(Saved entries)
□ □ □ □ □ □ □

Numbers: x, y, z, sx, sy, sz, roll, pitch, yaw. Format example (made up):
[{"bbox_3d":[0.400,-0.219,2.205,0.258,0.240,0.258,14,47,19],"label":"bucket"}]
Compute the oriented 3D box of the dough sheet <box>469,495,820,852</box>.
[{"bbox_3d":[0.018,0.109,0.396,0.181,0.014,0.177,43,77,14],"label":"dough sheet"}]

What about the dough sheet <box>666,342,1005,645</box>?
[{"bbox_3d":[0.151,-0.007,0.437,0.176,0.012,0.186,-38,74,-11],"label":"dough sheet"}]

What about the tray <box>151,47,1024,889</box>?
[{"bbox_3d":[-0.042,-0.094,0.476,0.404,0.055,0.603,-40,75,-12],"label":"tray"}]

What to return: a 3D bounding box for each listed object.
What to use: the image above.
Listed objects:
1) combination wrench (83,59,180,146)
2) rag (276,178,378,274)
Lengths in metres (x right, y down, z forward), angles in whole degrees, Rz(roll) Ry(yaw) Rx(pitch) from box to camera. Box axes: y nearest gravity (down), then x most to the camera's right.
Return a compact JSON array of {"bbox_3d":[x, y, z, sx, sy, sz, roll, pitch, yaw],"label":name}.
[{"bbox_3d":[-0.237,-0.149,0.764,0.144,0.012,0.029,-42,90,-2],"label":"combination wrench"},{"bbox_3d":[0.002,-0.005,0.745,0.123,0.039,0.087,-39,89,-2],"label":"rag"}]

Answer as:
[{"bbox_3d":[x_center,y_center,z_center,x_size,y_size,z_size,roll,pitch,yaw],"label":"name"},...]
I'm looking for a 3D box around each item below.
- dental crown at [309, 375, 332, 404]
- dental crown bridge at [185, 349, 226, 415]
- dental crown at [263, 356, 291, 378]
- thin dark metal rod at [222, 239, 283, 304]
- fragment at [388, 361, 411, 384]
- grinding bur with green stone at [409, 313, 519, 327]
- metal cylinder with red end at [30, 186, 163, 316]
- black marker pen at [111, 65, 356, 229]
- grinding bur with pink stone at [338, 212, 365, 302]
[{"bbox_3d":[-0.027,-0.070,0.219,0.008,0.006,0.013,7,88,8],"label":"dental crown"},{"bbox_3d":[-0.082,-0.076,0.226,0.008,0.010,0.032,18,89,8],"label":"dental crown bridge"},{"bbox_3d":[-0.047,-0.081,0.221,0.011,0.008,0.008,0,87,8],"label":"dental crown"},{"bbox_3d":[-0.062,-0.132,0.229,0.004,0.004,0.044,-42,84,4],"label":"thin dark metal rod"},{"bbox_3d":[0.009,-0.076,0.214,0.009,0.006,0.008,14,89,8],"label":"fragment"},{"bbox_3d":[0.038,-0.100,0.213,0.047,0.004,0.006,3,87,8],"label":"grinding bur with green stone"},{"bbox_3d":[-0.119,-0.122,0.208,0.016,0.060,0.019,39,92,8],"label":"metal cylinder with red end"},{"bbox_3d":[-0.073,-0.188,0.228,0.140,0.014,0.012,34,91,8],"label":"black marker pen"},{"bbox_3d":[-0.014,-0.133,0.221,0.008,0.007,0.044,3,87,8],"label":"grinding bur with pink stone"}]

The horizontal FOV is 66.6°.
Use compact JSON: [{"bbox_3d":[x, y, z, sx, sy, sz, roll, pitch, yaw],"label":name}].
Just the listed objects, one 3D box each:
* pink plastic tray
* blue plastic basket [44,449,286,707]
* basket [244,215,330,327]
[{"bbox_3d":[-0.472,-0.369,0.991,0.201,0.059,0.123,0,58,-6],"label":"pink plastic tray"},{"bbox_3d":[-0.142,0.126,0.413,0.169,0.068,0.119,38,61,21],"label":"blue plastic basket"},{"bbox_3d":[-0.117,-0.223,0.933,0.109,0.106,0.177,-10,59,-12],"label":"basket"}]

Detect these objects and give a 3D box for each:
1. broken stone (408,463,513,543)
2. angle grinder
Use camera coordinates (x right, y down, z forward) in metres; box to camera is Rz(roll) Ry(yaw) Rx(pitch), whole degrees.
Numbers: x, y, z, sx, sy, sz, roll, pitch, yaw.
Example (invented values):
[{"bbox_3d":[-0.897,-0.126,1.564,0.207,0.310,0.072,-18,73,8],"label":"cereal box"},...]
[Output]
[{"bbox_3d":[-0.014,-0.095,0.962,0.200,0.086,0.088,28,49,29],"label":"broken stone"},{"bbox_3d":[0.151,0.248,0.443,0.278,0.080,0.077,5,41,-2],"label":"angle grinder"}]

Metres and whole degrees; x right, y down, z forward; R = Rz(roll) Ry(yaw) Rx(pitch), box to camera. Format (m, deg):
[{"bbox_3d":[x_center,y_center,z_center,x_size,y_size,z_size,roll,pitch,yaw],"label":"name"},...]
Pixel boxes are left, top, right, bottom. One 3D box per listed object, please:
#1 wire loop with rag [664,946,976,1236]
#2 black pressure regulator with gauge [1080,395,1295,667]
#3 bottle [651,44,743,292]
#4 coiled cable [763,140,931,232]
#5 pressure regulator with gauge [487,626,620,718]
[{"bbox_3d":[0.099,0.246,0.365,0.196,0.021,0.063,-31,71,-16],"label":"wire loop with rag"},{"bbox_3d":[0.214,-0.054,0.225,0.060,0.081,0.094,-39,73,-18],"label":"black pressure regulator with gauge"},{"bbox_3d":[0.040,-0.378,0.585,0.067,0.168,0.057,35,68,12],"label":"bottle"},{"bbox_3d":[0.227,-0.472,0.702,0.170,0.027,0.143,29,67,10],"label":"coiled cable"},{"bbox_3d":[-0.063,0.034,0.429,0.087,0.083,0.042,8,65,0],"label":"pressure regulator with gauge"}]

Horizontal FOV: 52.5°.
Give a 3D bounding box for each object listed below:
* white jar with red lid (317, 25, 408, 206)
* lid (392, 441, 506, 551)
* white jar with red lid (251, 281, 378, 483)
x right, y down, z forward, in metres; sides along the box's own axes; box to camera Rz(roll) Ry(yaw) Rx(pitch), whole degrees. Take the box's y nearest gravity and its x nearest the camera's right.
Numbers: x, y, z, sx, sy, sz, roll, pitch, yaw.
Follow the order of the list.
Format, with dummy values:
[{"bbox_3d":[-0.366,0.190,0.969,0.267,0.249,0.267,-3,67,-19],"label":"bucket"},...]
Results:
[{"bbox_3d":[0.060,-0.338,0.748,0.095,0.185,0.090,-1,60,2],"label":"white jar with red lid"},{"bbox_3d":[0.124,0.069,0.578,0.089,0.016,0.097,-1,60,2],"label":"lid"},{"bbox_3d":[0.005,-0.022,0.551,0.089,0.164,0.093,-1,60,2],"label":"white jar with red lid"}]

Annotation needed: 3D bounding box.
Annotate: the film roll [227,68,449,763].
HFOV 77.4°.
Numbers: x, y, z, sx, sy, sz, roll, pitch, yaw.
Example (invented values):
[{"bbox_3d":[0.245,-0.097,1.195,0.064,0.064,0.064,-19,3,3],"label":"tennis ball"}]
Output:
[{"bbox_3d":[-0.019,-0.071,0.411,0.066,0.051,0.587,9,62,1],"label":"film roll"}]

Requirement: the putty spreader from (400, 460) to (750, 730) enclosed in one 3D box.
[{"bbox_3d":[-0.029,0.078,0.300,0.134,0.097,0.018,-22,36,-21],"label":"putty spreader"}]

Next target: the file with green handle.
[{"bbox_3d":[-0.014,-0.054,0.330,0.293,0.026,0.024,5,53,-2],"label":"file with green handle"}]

□ □ □ □ □ □ □

What to produce: Only an exact copy of the entries above will do.

Finished task:
Numbers: x, y, z, sx, sy, sz, roll, pitch, yaw. Format example (made up):
[{"bbox_3d":[0.400,-0.219,2.205,0.258,0.240,0.258,14,47,19],"label":"bucket"}]
Compute the oriented 3D box of the dough sheet <box>469,495,820,852</box>.
[{"bbox_3d":[0.018,0.109,0.396,0.181,0.014,0.177,43,77,14],"label":"dough sheet"}]

What about the dough sheet <box>666,342,1005,645</box>?
[{"bbox_3d":[0.151,-0.007,0.437,0.176,0.012,0.186,-38,74,-11],"label":"dough sheet"}]

What about the tray <box>151,47,1024,889</box>?
[{"bbox_3d":[-0.042,-0.094,0.476,0.404,0.055,0.603,-40,75,-12],"label":"tray"}]

What to return: a 3D bounding box for each listed object.
What to use: the image above.
Listed objects:
1) combination wrench (83,59,180,146)
2) rag (276,178,378,274)
Lengths in metres (x right, y down, z forward), angles in whole degrees, Rz(roll) Ry(yaw) Rx(pitch) from box to camera. Box axes: y nearest gravity (down), then x most to the camera's right.
Return a compact JSON array of {"bbox_3d":[x, y, z, sx, sy, sz, roll, pitch, yaw],"label":name}.
[{"bbox_3d":[-0.237,-0.149,0.764,0.144,0.012,0.029,-42,90,-2],"label":"combination wrench"},{"bbox_3d":[0.002,-0.005,0.745,0.123,0.039,0.087,-39,89,-2],"label":"rag"}]

Answer as:
[{"bbox_3d":[x_center,y_center,z_center,x_size,y_size,z_size,roll,pitch,yaw],"label":"name"},...]
I'm looking for a 3D box around each item below.
- dental crown at [309, 375, 332, 404]
- dental crown bridge at [185, 349, 226, 415]
- dental crown at [263, 356, 291, 378]
- thin dark metal rod at [222, 239, 283, 304]
- fragment at [388, 361, 411, 384]
- grinding bur with green stone at [409, 313, 519, 327]
- metal cylinder with red end at [30, 186, 163, 316]
- black marker pen at [111, 65, 356, 229]
- grinding bur with pink stone at [338, 212, 365, 302]
[{"bbox_3d":[-0.027,-0.070,0.219,0.008,0.006,0.013,7,88,8],"label":"dental crown"},{"bbox_3d":[-0.082,-0.076,0.226,0.008,0.010,0.032,18,89,8],"label":"dental crown bridge"},{"bbox_3d":[-0.047,-0.081,0.221,0.011,0.008,0.008,0,87,8],"label":"dental crown"},{"bbox_3d":[-0.062,-0.132,0.229,0.004,0.004,0.044,-42,84,4],"label":"thin dark metal rod"},{"bbox_3d":[0.009,-0.076,0.214,0.009,0.006,0.008,14,89,8],"label":"fragment"},{"bbox_3d":[0.038,-0.100,0.213,0.047,0.004,0.006,3,87,8],"label":"grinding bur with green stone"},{"bbox_3d":[-0.119,-0.122,0.208,0.016,0.060,0.019,39,92,8],"label":"metal cylinder with red end"},{"bbox_3d":[-0.073,-0.188,0.228,0.140,0.014,0.012,34,91,8],"label":"black marker pen"},{"bbox_3d":[-0.014,-0.133,0.221,0.008,0.007,0.044,3,87,8],"label":"grinding bur with pink stone"}]

The horizontal FOV is 66.6°.
Use compact JSON: [{"bbox_3d":[x, y, z, sx, sy, sz, roll, pitch, yaw],"label":name}].
Just the listed objects, one 3D box each:
* pink plastic tray
* blue plastic basket [44,449,286,707]
* basket [244,215,330,327]
[{"bbox_3d":[-0.472,-0.369,0.991,0.201,0.059,0.123,0,58,-6],"label":"pink plastic tray"},{"bbox_3d":[-0.142,0.126,0.413,0.169,0.068,0.119,38,61,21],"label":"blue plastic basket"},{"bbox_3d":[-0.117,-0.223,0.933,0.109,0.106,0.177,-10,59,-12],"label":"basket"}]

Detect these objects and give a 3D box for each:
1. broken stone (408,463,513,543)
2. angle grinder
Use camera coordinates (x right, y down, z forward) in metres; box to camera is Rz(roll) Ry(yaw) Rx(pitch), whole degrees.
Numbers: x, y, z, sx, sy, sz, roll, pitch, yaw.
Example (invented values):
[{"bbox_3d":[-0.897,-0.126,1.564,0.207,0.310,0.072,-18,73,8],"label":"cereal box"},...]
[Output]
[{"bbox_3d":[-0.014,-0.095,0.962,0.200,0.086,0.088,28,49,29],"label":"broken stone"},{"bbox_3d":[0.151,0.248,0.443,0.278,0.080,0.077,5,41,-2],"label":"angle grinder"}]

Metres and whole degrees; x right, y down, z forward; R = Rz(roll) Ry(yaw) Rx(pitch), box to camera. Format (m, deg):
[{"bbox_3d":[x_center,y_center,z_center,x_size,y_size,z_size,roll,pitch,yaw],"label":"name"},...]
Pixel boxes are left, top, right, bottom. One 3D box per listed object, please:
#1 wire loop with rag [664,946,976,1236]
#2 black pressure regulator with gauge [1080,395,1295,667]
#3 bottle [651,44,743,292]
#4 coiled cable [763,140,931,232]
#5 pressure regulator with gauge [487,626,620,718]
[{"bbox_3d":[0.099,0.246,0.365,0.196,0.021,0.063,-31,71,-16],"label":"wire loop with rag"},{"bbox_3d":[0.214,-0.054,0.225,0.060,0.081,0.094,-39,73,-18],"label":"black pressure regulator with gauge"},{"bbox_3d":[0.040,-0.378,0.585,0.067,0.168,0.057,35,68,12],"label":"bottle"},{"bbox_3d":[0.227,-0.472,0.702,0.170,0.027,0.143,29,67,10],"label":"coiled cable"},{"bbox_3d":[-0.063,0.034,0.429,0.087,0.083,0.042,8,65,0],"label":"pressure regulator with gauge"}]

Horizontal FOV: 52.5°.
Give a 3D bounding box for each object listed below:
* white jar with red lid (317, 25, 408, 206)
* lid (392, 441, 506, 551)
* white jar with red lid (251, 281, 378, 483)
x right, y down, z forward, in metres; sides along the box's own axes; box to camera Rz(roll) Ry(yaw) Rx(pitch), whole degrees. Take the box's y nearest gravity and its x nearest the camera's right.
Numbers: x, y, z, sx, sy, sz, roll, pitch, yaw.
Follow the order of the list.
Format, with dummy values:
[{"bbox_3d":[-0.366,0.190,0.969,0.267,0.249,0.267,-3,67,-19],"label":"bucket"},...]
Results:
[{"bbox_3d":[0.060,-0.338,0.748,0.095,0.185,0.090,-1,60,2],"label":"white jar with red lid"},{"bbox_3d":[0.124,0.069,0.578,0.089,0.016,0.097,-1,60,2],"label":"lid"},{"bbox_3d":[0.005,-0.022,0.551,0.089,0.164,0.093,-1,60,2],"label":"white jar with red lid"}]

Annotation needed: 3D bounding box.
Annotate: the film roll [227,68,449,763].
HFOV 77.4°.
Numbers: x, y, z, sx, sy, sz, roll, pitch, yaw.
Example (invented values):
[{"bbox_3d":[0.245,-0.097,1.195,0.064,0.064,0.064,-19,3,3],"label":"tennis ball"}]
Output:
[{"bbox_3d":[-0.019,-0.071,0.411,0.066,0.051,0.587,9,62,1],"label":"film roll"}]

Requirement: the putty spreader from (400, 460) to (750, 730) enclosed in one 3D box.
[{"bbox_3d":[-0.029,0.078,0.300,0.134,0.097,0.018,-22,36,-21],"label":"putty spreader"}]

Next target: the file with green handle.
[{"bbox_3d":[-0.014,-0.054,0.330,0.293,0.026,0.024,5,53,-2],"label":"file with green handle"}]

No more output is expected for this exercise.